Psoriasis and inflammatory bowel disease: links and risks Original paper

What was studied?

This review article investigates the links between psoriasis and inflammatory bowel disease (IBD), including the genetic, immunological, and environmental factors that contribute to the co-occurrence of these conditions. It highlights shared risk factors, including genetic susceptibility loci, immune dysregulation, and microbiota alterations, that drive the pathogenesis of both diseases. Furthermore, the review provides a comprehensive look at the similarities in the immune mechanisms underlying psoriasis and IBD, especially focusing on the IL-23/Th17 immune pathway, which is central to the inflammatory process in both diseases. The study also explores the pharmacological treatments commonly used to manage psoriasis and IBD, discussing the overlap and specificities of treatment regimens.

Who was studied?

The article synthesizes research from various studies on individuals with psoriasis and IBD. It incorporates findings from both human studies and animal models. Patients with psoriasis and those with Crohn’s disease (CD) and ulcerative colitis (UC), the two primary forms of IBD, are the central focus. The review discusses the genetic overlap between these diseases, emphasizing the role of specific genetic loci (e.g., PSORS1 for psoriasis and IL-23R for IBD) that predispose individuals to both conditions. The article also examines the role of the gut microbiome and immune system, with particular attention to inflammatory mediators, immune cells such as T-cells, macrophages, and dendritic cells, and their involvement in the pathogenesis of both psoriasis and IBD.

Most important findings

One of the most important findings from this review is the genetic overlap between psoriasis and IBD, particularly the shared susceptibility loci, such as the PSORS1 locus for psoriasis and IL-23R for IBD. The presence of these shared genetic markers suggests a common genetic pathway that predisposes individuals to both conditions. The review also highlights the significant role of the immune system, particularly the IL-23/Th17 axis, in driving inflammation in both psoriasis and IBD. This immune pathway leads to the activation of T-cells and the production of proinflammatory cytokines, such as IL-17, which contribute to the inflammatory processes in both diseases.

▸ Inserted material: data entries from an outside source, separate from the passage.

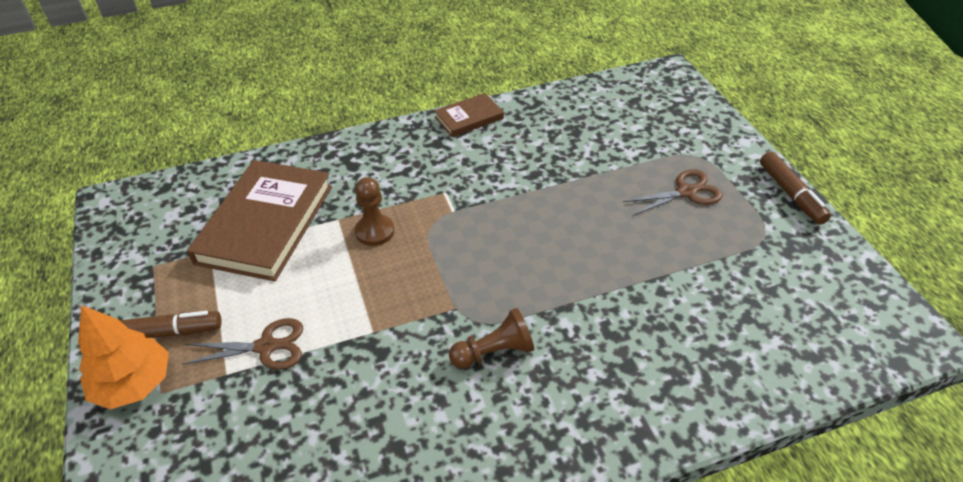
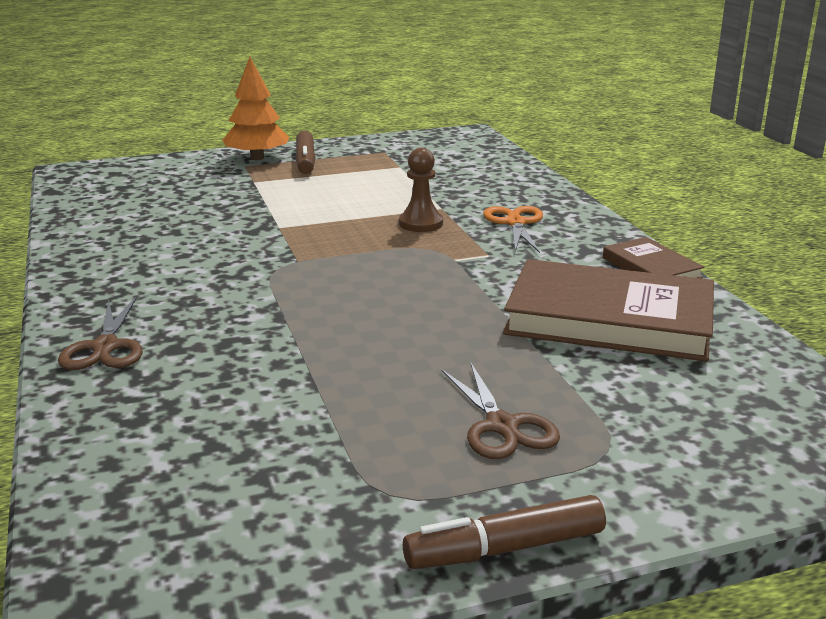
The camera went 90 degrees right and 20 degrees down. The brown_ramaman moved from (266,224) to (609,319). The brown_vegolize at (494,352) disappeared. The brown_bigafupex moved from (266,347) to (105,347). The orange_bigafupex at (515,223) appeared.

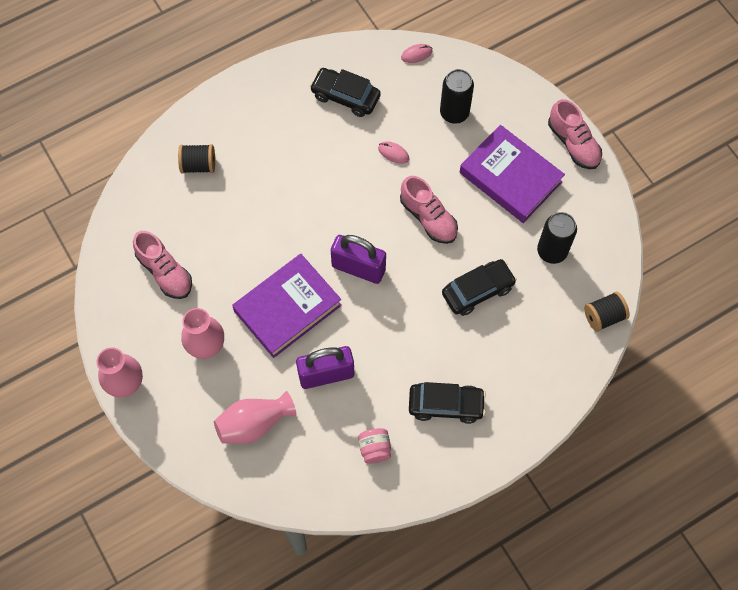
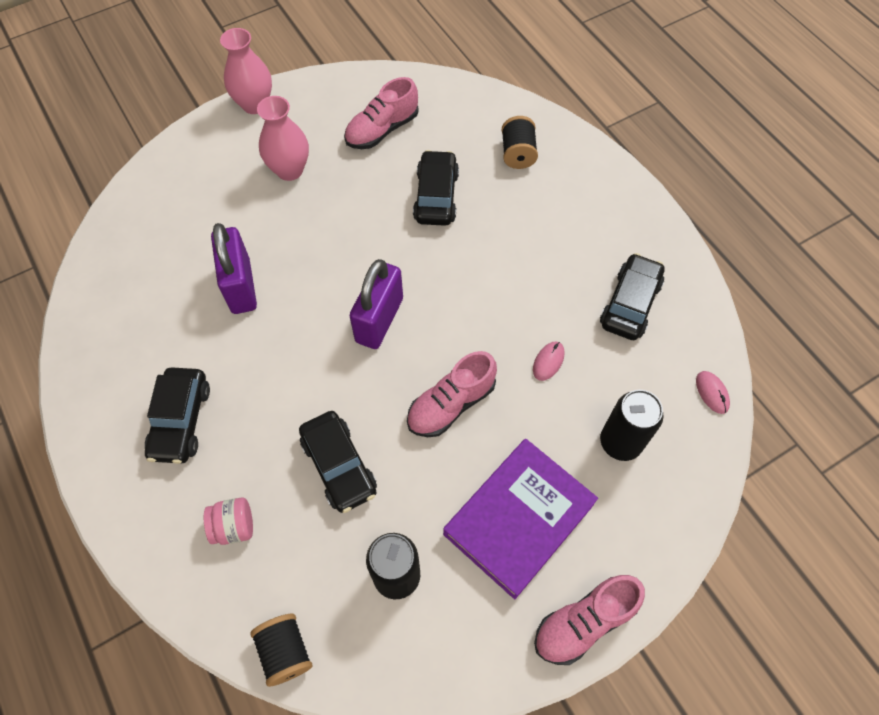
The camera went 90 degrees right and 5 degrees down. The purple_ramaman at (287,308) disappeared. The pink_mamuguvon at (254,423) disappeared. The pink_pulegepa moved from (375,449) to (234,526). The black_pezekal at (436,196) appeared.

Additionally, the article points out that microbiota dysbiosis plays a crucial role in the pathogenesis of both psoriasis and IBD. In both conditions, there is a shift in the microbial composition, with a reduction in anti-inflammatory bacteria and an increase in proinflammatory microbes. This imbalance exacerbates the inflammatory response and further contributes to disease progression. In terms of treatment, the review reveals that therapies targeting IL-17, such as secukinumab, have shown efficacy in psoriasis but are less effective in IBD, suggesting disease-specific differences in immune responses despite shared pathways.

Key implications

The implications of these findings are significant for both the management and treatment of psoriasis and IBD. Understanding the shared genetic and immune pathways between the two diseases opens the door for more targeted, personalized therapies that address both skin and gut inflammation simultaneously. The identification of the IL-23/Th17 axis as a central player in disease progression suggests that immunomodulatory treatments targeting this pathway could be beneficial in treating both psoriasis and IBD, though the differential response of these diseases to certain treatments, such as anti-IL-17 therapy, requires consideration of disease-specific factors.